[Opening EXTRACTED INFORMATION section]
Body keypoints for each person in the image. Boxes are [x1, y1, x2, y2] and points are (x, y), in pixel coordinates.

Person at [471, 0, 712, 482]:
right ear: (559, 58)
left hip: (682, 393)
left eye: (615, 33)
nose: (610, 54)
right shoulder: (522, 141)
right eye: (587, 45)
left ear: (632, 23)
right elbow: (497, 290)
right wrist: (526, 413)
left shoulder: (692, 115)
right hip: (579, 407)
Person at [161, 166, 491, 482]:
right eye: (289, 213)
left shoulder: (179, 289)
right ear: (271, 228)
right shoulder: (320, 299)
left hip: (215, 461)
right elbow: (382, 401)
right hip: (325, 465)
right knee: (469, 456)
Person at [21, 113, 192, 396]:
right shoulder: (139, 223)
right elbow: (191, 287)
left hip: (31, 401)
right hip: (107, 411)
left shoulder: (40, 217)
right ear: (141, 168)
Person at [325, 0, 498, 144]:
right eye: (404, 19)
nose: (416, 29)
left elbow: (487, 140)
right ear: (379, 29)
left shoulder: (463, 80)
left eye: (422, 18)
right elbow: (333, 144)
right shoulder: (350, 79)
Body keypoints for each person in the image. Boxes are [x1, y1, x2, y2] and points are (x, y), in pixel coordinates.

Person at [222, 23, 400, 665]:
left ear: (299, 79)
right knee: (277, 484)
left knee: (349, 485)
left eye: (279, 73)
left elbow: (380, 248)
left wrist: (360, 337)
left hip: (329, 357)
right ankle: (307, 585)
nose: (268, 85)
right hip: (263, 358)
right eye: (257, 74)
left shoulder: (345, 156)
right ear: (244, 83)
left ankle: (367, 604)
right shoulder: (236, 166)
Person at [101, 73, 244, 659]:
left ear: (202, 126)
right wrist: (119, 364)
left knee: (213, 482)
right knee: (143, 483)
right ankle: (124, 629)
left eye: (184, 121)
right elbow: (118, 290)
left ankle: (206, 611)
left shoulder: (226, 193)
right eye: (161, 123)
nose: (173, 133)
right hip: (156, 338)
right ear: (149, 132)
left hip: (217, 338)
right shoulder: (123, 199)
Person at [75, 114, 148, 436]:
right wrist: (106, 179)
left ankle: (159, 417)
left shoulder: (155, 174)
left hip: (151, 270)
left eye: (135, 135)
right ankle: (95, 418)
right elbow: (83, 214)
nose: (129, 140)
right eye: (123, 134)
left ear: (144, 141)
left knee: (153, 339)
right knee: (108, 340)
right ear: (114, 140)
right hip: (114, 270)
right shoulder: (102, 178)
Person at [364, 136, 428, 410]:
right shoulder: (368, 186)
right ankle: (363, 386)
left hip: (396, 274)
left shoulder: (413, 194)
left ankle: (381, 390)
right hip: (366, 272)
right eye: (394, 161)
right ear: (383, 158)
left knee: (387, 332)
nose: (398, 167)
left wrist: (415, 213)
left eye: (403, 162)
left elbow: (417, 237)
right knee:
[Closing EXTRACTED INFORMATION section]
Restate the material word for word so that no line differs from the original.

Body keypoints for each person in the image. Boxes are [x1, y1, x2, y2] and points are (x, y), in pixel coordinates.

Person at [471, 0, 712, 482]:
right ear: (559, 58)
left hip: (682, 393)
left eye: (615, 33)
nose: (610, 54)
right shoulder: (522, 141)
right eye: (587, 45)
left ear: (632, 23)
right elbow: (497, 290)
right wrist: (526, 413)
left shoulder: (692, 115)
right hip: (579, 407)
Person at [161, 166, 491, 482]:
right eye: (289, 213)
left shoulder: (179, 289)
right ear: (271, 228)
right shoulder: (320, 299)
left hip: (215, 461)
right elbow: (382, 401)
right hip: (325, 465)
right knee: (469, 456)
Person at [21, 113, 192, 396]:
right shoulder: (139, 223)
right elbow: (191, 287)
left hip: (31, 401)
right hip: (107, 411)
left shoulder: (40, 217)
right ear: (141, 168)
Person at [325, 0, 498, 144]:
right eye: (404, 19)
nose: (416, 29)
left elbow: (487, 140)
right ear: (379, 29)
left shoulder: (463, 80)
left eye: (422, 18)
right elbow: (333, 144)
right shoulder: (350, 79)
Body keypoints for each person in the image. Boxes are [x1, y1, x2, y2] and points are (x, y), in pixel coordinates.

Person at [222, 23, 400, 665]:
left ear: (299, 79)
right knee: (277, 484)
left knee: (349, 485)
left eye: (279, 73)
left elbow: (380, 248)
left wrist: (360, 337)
left hip: (329, 357)
right ankle: (307, 585)
nose: (268, 85)
right hip: (263, 358)
right eye: (257, 74)
left shoulder: (345, 156)
right ear: (244, 83)
left ankle: (367, 604)
right shoulder: (236, 166)
Person at [101, 73, 244, 659]:
left ear: (202, 126)
right wrist: (119, 364)
left knee: (213, 482)
right knee: (143, 483)
right ankle: (124, 629)
left eye: (184, 121)
right elbow: (118, 290)
left ankle: (206, 611)
left shoulder: (226, 193)
right eye: (161, 123)
nose: (173, 133)
right hip: (156, 338)
right ear: (149, 132)
left hip: (217, 338)
right shoulder: (123, 199)
Person at [75, 114, 148, 436]:
right wrist: (106, 179)
left ankle: (159, 417)
left shoulder: (155, 174)
left hip: (151, 270)
left eye: (135, 135)
right ankle: (95, 418)
right elbow: (83, 214)
nose: (129, 140)
right eye: (123, 134)
left ear: (144, 141)
left knee: (153, 339)
right knee: (108, 340)
right ear: (114, 140)
right hip: (114, 270)
right shoulder: (102, 178)
Person at [364, 136, 428, 410]:
right shoulder: (368, 186)
right ankle: (363, 386)
left hip: (396, 274)
left shoulder: (413, 194)
left ankle: (381, 390)
right hip: (366, 272)
right eye: (394, 161)
right ear: (383, 158)
left knee: (387, 332)
nose: (398, 167)
left wrist: (415, 213)
left eye: (403, 162)
left elbow: (417, 237)
right knee:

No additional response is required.